In the past on the podcast we’ve talked about a number of tools for document metadata gathering and how we can use them for gathering good information.
I’ve talked about EXIFtool for examining and deleting metadata from JPEGs. This was helpful for some info, but only on images.
I’ve covered Metagoofil, where we use it to download all sorts of common data and word processing type documents and analyze them for interesting information. Unfortunatley, Metagoofil only will produce download from the web and process. We have no ability to process from our store on disk.
By accident I discovered that we can get much of the same information by using EXIFtool not on JPEGs, but on Word, Excel and PowerPoint documents!
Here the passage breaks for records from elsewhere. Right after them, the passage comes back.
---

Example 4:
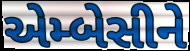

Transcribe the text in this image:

એમ્બેસીને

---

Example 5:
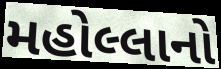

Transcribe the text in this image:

મહોલ્લાનો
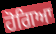
ਹੋਗਿਆ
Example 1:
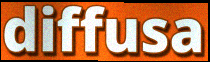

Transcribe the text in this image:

diffusa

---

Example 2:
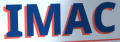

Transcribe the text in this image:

EXIFtool has the ability to parse metadata as defined by the FlashPix standard, introduced in 1996 developed by Kodak, Hewlett-Packard and Microsoft. Microsoft still uses the format for documents and storing data. We can use EXIFtool to gather usernames from the documents.
Note: This will only work on Office documents were not created with Office 2007 (.docx), as the new version relies on a different metadata storage format. I’ll have a solution for this one soon!
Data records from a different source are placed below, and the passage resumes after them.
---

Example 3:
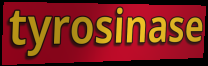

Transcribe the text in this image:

tyrosinase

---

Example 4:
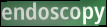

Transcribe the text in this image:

endoscopy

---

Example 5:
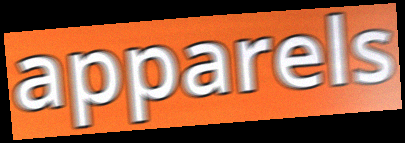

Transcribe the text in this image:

apparels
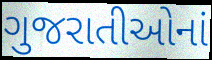
ગુજરાતીઓનાં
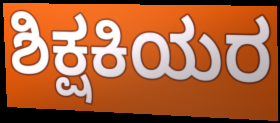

We can start down and dirty with getting the information on Office documents. In the directory that contains our supported office documents, we can execute the following commmand:
$ exiftool -r -h -a -u -g1 * >output.html
This will execute EXIFtool to extract all EXIF metadata recursively in the current directory (-r), with all output including duplicates (-a), organizing by EXIF tag category (âg1), for all files, with HTML friendly formatting (-h), into a file named output.html in the current directory (>output.html). With this we get a handy little report HTML report!
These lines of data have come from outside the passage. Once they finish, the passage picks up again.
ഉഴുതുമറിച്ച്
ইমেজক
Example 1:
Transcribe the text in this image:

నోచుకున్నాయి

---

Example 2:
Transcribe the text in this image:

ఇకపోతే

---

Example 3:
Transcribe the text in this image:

But, we may only want just the info on usernames/authors. We can trim the output information down to jsut the appropriate data elements:
$ exiftool -r -a -u -Author -LastSavedBy * >users.txt
We’ve removed the HTML and sorting options, as they will only serve to make any additional processing difficult. I’ve also only grabbed the Author and LastSavedBy tags, as these are the most common places for usernames. Now we can take our users.txt, and remove all of the extra information with some unix text processing:
$ strings users.txt | cut -d":" -f2 | grep -v "=" | grep -v "image files read" | tr '[:space:]' 'n' | sort | uniq >cleanusers.txt
Now all we are left with is a list of potential user names one per line. We’ve dropped all of the extra text up to the first delimiter (:), dropped the lines that start with “=” and “image files read”, coverted spaces to newlines, sorted alphabetically and removed the duplicates. This will introduce some need for a manual culling, as sometimes the author is listed as “Firstname Lastname”, and they get kept as each name individually. However, in some smaller companies just a first or last name is perfectly acceptable as a username, so you may not want to to cull your list at all.
Now, we are left with a list of potential usernames that we can utilize for password brute force attempts for other services, such as VPNs or web based applications.